# Will a chinese algae eater eat cherry's?



## AlexPerez (Jan 25, 2004)

I'm not sure about the CAE going after the shrimp,
but the cherry barbs might.

Regards, 
Alex


----------



## newshound (May 9, 2005)

CAE are nasty little suckers. I don't know about the shrimp but I'd assume the worst. The size of the CAE is also a factor.


----------



## TheOtherGeoff (Feb 11, 2003)

its fairly small...only about 2 inches or so. it has never bothered anything even when it was in my parents tank. it was filled with tetras, gouramis and a betta. could have cared less. he doesnt mess with the barbs either but they could be a problem as they try to eat everything in the tank thats comes floating about. maybe its not a good idea anyway.


----------



## elihanover (May 15, 2008)

Any thoughts on the CAE with shrimp?


----------



## jmhart (Mar 14, 2008)

The CAE will eat juvie shrimp.
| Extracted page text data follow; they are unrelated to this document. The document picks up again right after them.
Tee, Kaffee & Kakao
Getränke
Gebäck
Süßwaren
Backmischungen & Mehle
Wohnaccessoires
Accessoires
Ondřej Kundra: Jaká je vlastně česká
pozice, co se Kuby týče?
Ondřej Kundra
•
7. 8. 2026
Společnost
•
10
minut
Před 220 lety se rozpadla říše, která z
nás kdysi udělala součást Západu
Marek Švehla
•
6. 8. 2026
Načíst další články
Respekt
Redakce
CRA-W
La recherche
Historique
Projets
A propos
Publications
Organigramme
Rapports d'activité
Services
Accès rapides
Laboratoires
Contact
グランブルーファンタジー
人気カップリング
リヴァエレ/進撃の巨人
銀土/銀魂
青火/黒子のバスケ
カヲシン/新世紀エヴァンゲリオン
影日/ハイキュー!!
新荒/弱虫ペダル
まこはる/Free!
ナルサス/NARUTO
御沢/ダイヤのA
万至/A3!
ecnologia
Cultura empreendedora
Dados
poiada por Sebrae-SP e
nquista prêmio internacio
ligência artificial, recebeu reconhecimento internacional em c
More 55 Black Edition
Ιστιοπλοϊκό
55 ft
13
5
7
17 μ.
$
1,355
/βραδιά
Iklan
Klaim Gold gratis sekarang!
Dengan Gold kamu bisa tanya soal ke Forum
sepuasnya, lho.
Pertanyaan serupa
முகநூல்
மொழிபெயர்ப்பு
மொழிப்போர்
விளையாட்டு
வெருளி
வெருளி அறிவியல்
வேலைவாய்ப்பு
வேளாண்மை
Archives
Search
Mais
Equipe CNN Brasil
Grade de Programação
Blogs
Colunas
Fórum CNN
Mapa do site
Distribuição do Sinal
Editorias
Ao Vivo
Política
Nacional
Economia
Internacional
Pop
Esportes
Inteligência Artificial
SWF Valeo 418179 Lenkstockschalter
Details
The CAE may be small now, but he's gonna get big, and he's gonna munch, not on adults, but any babies.


----------



## lauraleellbp (Feb 3, 2008)

IME a CAE will murder anything in a tank it doesn't eat once it grows up.


----------



## defiant (Dec 1, 2009)

if the CAE is the same as the Siamease Algae Eater then yes cause i seen my SAE's eat some baby shrimp so i took them out and put them in my pond.


----------